Biden is not progressives’ champion: He does not push the envelope in the ways they want, and he has not endorsed their most ambitious ideas. But public opinion has been shifting leftward, and Biden’s thinking has shifted with it, creating a platform that progressives are genuinely excited about.

It’s “the most progressive platform of any Democratic nominee in the modern history of the party,” Waleed Shahid, communications director for Justice Democrats, a group famous (or infamous) for backing left-wing challengers to incumbent congressional Democrats, tells me.

They also see his approach as a triumph of sorts in changing the scope of what is acceptable to discuss in national politics. The “Overton window” came up repeatedly. The idea is that at any given time, only a certain set of ideas is deemed worthy of mainstream discussion, and where the contours of that set, or window, are located has meaningful impact on political outcomes.
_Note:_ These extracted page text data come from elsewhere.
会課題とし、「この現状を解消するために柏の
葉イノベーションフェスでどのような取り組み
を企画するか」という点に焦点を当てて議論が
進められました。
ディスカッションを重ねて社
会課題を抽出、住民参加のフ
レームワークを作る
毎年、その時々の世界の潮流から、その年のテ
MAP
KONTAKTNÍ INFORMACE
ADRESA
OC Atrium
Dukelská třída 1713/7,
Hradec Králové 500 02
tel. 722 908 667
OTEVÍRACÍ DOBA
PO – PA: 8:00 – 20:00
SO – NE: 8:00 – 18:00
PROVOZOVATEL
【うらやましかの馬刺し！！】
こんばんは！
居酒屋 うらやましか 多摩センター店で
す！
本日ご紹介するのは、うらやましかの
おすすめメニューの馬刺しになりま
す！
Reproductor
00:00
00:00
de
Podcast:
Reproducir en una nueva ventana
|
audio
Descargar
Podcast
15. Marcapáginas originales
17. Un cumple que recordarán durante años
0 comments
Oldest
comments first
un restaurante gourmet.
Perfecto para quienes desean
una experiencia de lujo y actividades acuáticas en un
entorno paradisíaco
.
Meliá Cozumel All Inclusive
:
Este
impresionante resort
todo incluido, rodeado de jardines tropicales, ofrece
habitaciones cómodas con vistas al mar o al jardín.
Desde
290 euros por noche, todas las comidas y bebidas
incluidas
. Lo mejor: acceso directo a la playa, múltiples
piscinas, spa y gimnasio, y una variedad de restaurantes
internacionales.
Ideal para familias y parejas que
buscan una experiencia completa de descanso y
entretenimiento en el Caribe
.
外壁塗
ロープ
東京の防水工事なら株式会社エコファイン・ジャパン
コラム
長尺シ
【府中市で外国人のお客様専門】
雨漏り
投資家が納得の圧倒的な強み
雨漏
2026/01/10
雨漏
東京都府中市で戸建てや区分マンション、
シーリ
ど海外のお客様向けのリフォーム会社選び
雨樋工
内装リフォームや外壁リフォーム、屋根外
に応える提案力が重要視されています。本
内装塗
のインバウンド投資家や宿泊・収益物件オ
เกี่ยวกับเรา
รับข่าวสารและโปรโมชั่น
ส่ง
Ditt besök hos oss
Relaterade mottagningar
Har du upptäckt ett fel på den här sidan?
Ideas like Medicare-for-all, a Green New Deal, defunding the police, and wealth taxation did not win in the primary, but they did establish significant beachheads in public consciousness and contribute to an environment in which Biden’s very ambitious agenda can be seen as moderate.

Biden, says Shakir, “is not leading the Overton window movement, but he’s also not disregarding or moving against it.”

Shahid observes that “the most transformative presidents in our nation’s history — Lincoln, FDR, LBJ — were not ideologues fully aligned with the most radical movements of their time.” Instead, they at times worked with activists to move the ball forward and at other times trimmed their sails to meet the constraints of public opinion.

By the same token, a president can’t just impose an unwanted agenda on the rest of the party; actually enacting a policy program requires convincing the Joe Bidens of the party to go along. Which is why the idea that the left should just walk away if the One Indispensable Candidate doesn’t win the nomination is deeply silly.

Another interesting takeaway from this piece is that the public sees Biden as being more moderate than Clinton although he’s running on a more progressive agenda. Why this is true is a complicated question but electorally it’s bad news for Donald Trump.